» **Work required**: For the passage below on the Halahatang oilfield, decide whether each statement agrees with it, answering yes or no and quoting the deciding words: (a) The oil gets lighter from southwest to northeast. (b) Secondary karst fractures and caves are the main reservoir space. (c) Production in the oilfield rose for seven years in a row.

» **Supplied text**:
Seismic reflection feature is a basic tool for characterizing internal structures of fault-karst reservoirs. Based on seismic waves, related geological patterns, and production behavior, this paper discussed the feasibility of several technologies to outline and dissect fault-karst reservoirs, including covering bed signal elimination, boundary outlining using orthogonal tensor gradient, tensor gradient constrained FWI (full wave inversion) to recognize internal structure of reservoirs, and second iteration recalibration of the reservoir structures as well as reserve calculation based on FLCP (full lifecycle performance). These technologies provide new ideas for well infill and remaining oil recovery in carbonate reservoirs with complex oil-water relationship.

2. Information of the Study Area

2.1. Geological Background

HLHT (Halahatang) oilfield is located in the middle part of North Tarim Uplift of Tarim Basin [25] (Figure 1). The oilfield borders Luntai Bulge at north, North Sag at south, Yingmaili Low Bulge at west, and Lunnan Low Bulge at east, with a total area of 4000 km2. It is in the middle of south flank of Great North Tarim anticline, and the Ordovician carbonate strata constitute the west inclined wall layer of the Ordovician buried hills on Lunnan Low Bulge. The whole reservoir shows a giant nose structure and is further complicated by two sets of conjugated fracture striking NE and NW.

Middle Ordovician YJF Fm (Yijianfang Formation) and bottom YS Fm (Yingshan Formation) constitute the main reservoir of HLHT oilfield. Karst erosion happened along faults and related fracture swarms in the carbonate, which leads to reservoir development. Core sampling shows poor matrix porosity and permeability of carbonate rocks in this area, and secondary karst fractures and caves are therefore the main reservoir space. As recorded by well logs, the porosity of the two formations ranges from 1.8% to 90% with an average of 4.2%, and the permeability ranges from 0.01 to 261×103μm2 with an average of 2.2×103μm2. No apparent relationship exists between the porosity and permeability [26].

Crude oil in HLHT oilfield generally has low freezing point, density, and sulphur content; however, its density varies largely in different zones. From southwest to northeast, the oil gradually gets heavier, and the whole reservoir can be divided into 2 parts by oil density: light oil zone in the south and heavy oil zone in the northeast and east (Figure 2).

2.2. Production History

Since the beginning of exploitation at the north of Tarim River in 2009, the production in HLHT oilfield increased in seven consecutive years, then stabilized for a short time and fell in 2016. The composite water cut in Ordovician reservoirs reaches 36% currently (Figure 3).

3. New Methods and Workflows

3.1. Recognition of Low-Energy Fault-Karst Reservoirs

Strong reflection in seismic profiles has long been thought as response of effective fault-karst reservoirs; however, in actual practice, high-yield oil flows were obtained in some reservoirs with weak reflection [13, 2730]. How to accurately outline and characterize the internal structural of these reservoirs was still challenging. The Ordovician reservoirs in HLHT are covered by thick clastic layers, and the interface between them forms strong continuous reflection in seismic profiles. These strong signals shield (weaken) the seismic response of the reservoir below. When the fractures and pores of the reservoirs are smaller, the shield effect is stronger. Similar situation also happens in the central Tarim Basin, the Tahe oilfield, and the Permian Maokou Formation in Sichuan Basin. These fault-karst reservoirs are thus difficult to be recognized in seismic profiles, unless the response of the interface is eliminated.

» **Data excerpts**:
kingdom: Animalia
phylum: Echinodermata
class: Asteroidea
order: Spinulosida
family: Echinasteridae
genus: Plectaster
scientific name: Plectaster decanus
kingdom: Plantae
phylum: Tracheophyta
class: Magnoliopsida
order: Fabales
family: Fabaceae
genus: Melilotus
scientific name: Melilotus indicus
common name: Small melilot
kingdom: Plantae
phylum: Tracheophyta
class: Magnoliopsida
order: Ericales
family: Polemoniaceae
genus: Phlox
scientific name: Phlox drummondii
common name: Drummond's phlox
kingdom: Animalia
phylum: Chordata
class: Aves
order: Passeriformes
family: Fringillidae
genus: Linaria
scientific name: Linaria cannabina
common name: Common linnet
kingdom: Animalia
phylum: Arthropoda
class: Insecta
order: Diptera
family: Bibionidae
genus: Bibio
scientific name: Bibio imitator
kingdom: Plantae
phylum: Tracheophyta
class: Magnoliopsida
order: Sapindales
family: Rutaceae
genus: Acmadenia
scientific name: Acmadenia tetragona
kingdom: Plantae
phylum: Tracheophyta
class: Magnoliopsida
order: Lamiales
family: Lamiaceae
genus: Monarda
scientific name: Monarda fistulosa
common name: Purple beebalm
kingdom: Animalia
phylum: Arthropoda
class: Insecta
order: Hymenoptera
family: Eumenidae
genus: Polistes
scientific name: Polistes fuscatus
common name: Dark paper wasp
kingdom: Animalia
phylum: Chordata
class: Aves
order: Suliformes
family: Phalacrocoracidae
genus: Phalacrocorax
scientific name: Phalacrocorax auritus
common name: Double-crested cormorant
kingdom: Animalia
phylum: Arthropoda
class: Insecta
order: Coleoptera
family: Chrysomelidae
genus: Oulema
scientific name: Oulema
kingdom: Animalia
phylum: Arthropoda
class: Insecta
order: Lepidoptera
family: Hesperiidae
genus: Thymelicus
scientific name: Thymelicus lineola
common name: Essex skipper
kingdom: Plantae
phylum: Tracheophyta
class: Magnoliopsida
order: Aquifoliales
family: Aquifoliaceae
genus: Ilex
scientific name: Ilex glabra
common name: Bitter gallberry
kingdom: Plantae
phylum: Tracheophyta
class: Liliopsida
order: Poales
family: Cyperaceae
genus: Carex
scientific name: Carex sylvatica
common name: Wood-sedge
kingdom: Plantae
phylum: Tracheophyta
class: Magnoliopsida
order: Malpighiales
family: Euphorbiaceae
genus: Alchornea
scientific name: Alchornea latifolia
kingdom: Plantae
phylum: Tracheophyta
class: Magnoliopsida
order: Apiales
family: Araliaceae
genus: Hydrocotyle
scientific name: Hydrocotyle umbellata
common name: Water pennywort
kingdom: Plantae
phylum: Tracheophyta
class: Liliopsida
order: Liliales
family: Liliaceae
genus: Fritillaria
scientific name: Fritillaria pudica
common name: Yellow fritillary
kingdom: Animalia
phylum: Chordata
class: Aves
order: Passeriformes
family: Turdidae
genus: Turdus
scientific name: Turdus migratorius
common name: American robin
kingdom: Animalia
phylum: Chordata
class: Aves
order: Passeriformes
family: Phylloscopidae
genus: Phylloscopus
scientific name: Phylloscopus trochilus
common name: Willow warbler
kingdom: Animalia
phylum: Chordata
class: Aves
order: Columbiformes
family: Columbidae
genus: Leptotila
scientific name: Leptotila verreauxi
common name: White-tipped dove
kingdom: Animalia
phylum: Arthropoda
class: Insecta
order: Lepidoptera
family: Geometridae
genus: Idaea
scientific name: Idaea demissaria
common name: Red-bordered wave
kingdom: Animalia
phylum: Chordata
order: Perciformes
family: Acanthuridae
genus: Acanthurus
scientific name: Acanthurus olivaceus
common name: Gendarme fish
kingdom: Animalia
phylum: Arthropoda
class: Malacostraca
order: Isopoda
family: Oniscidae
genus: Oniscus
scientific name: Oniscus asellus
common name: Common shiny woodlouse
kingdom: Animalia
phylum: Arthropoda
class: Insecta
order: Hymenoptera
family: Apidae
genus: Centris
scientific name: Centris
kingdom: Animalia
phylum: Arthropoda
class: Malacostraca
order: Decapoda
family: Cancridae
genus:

» **Task answer**:
(a) No: "From southwest to northeast, the oil gradually gets heavier"
(b) Yes: "secondary karst fractures and caves are therefore the main reservoir space"
(c) Yes: "the production in HLHT oilfield increased in seven consecutive years"